The Bottom-Up Strategy: the more he thought about it, the more he liked it. It was timely, it was audacious, it was exhilarating: a sharp twist of hard and soft and Left and Right. Holistic and ethical but tough-minded and pragmatic too, always with a hard business eye on the bottom line. Under its banner he could marshal the toughest of free marketeers, the greenest of Greens, the shrillest and pinkest of activists – all those Monbiots, Pikettys, Sachses, Stiglitzes and Krugmans. And he, Howard Springer, would be the one out in front waving the flag!
But as a banner The Bottom-Up Strategy just wouldn’t do. Too basic, too lavatorial. The Make-Over Moment perhaps? No, that sounded like something from a fashion magazine. Something with ‘Renaissance’ in it maybe? No, wait, The Phoenix Project: what about that? Yes, that had the right ring!

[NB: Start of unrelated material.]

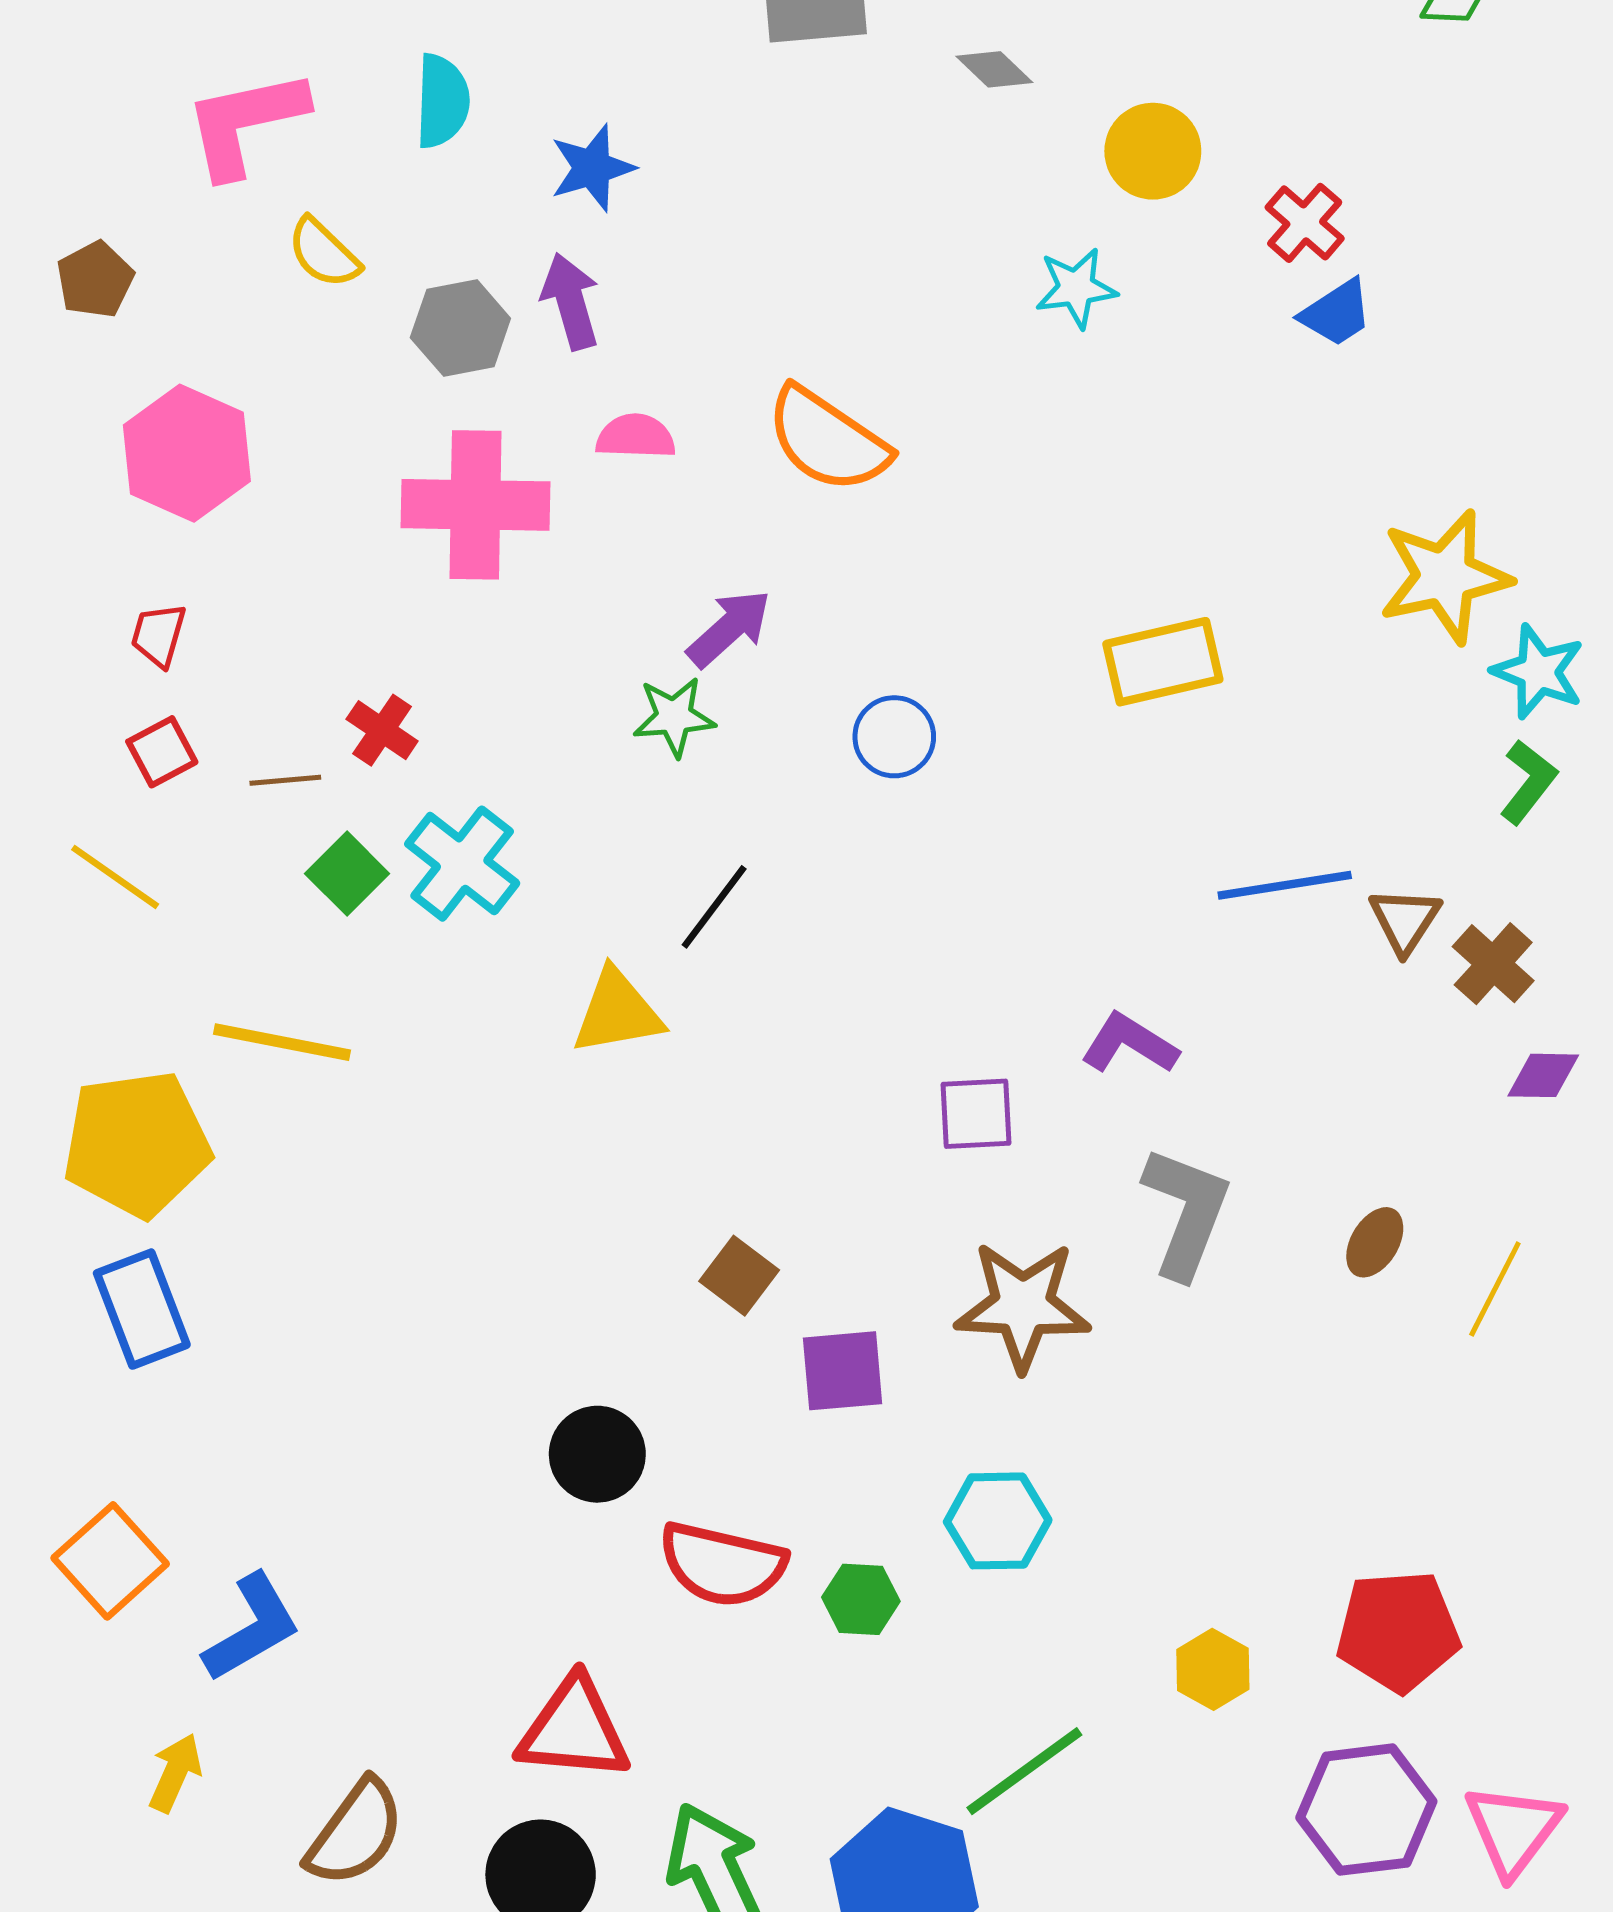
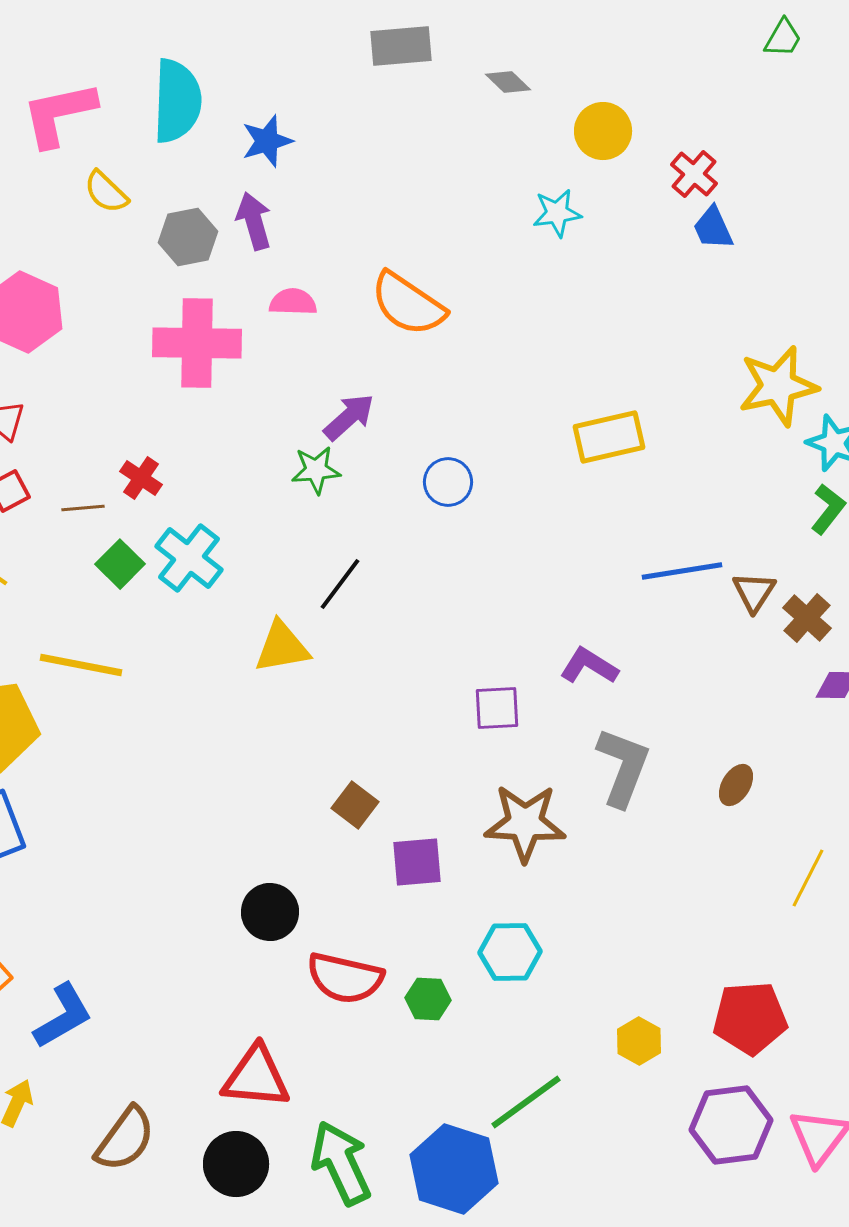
cyan semicircle: (442, 101) -> (177, 101), size x1.5
blue trapezoid: (1336, 313) -> (713, 228), turned 99
yellow line: (1495, 1289) -> (808, 878), moved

Already Howard was beginning to feel better. He wouldn’t bounce back, he’d bounce forward. Today’s setbacks had been a blessing in disguise, forcing him to take the necessary leap into the future. Of course he and Tanya would have to split. The spoils would have to be divided too. Thank God for that prenup! Well, he had too much stuff anyway. Out with it all! A new pared-down lifestyle would be necessary, one in keeping with The Phoenix Strategy, one that was chastely tasteful and austerely elegant. And the timing was right too. He was tiring of Tanya’s hard lacquered shell, her icy cosmopolitan perfection. He was craving something softer, something closer and warmer – something younger. A vision of his new research assistant, his latest ‘quant’, dark-eyed, tall and shapely, swam into his brain.
Yes, he was definitely feeling better. Howard turned and headed with quick, decisive steps back to his bedroom. There he pulled open his bedside cabinet and reached once more into his snuff box.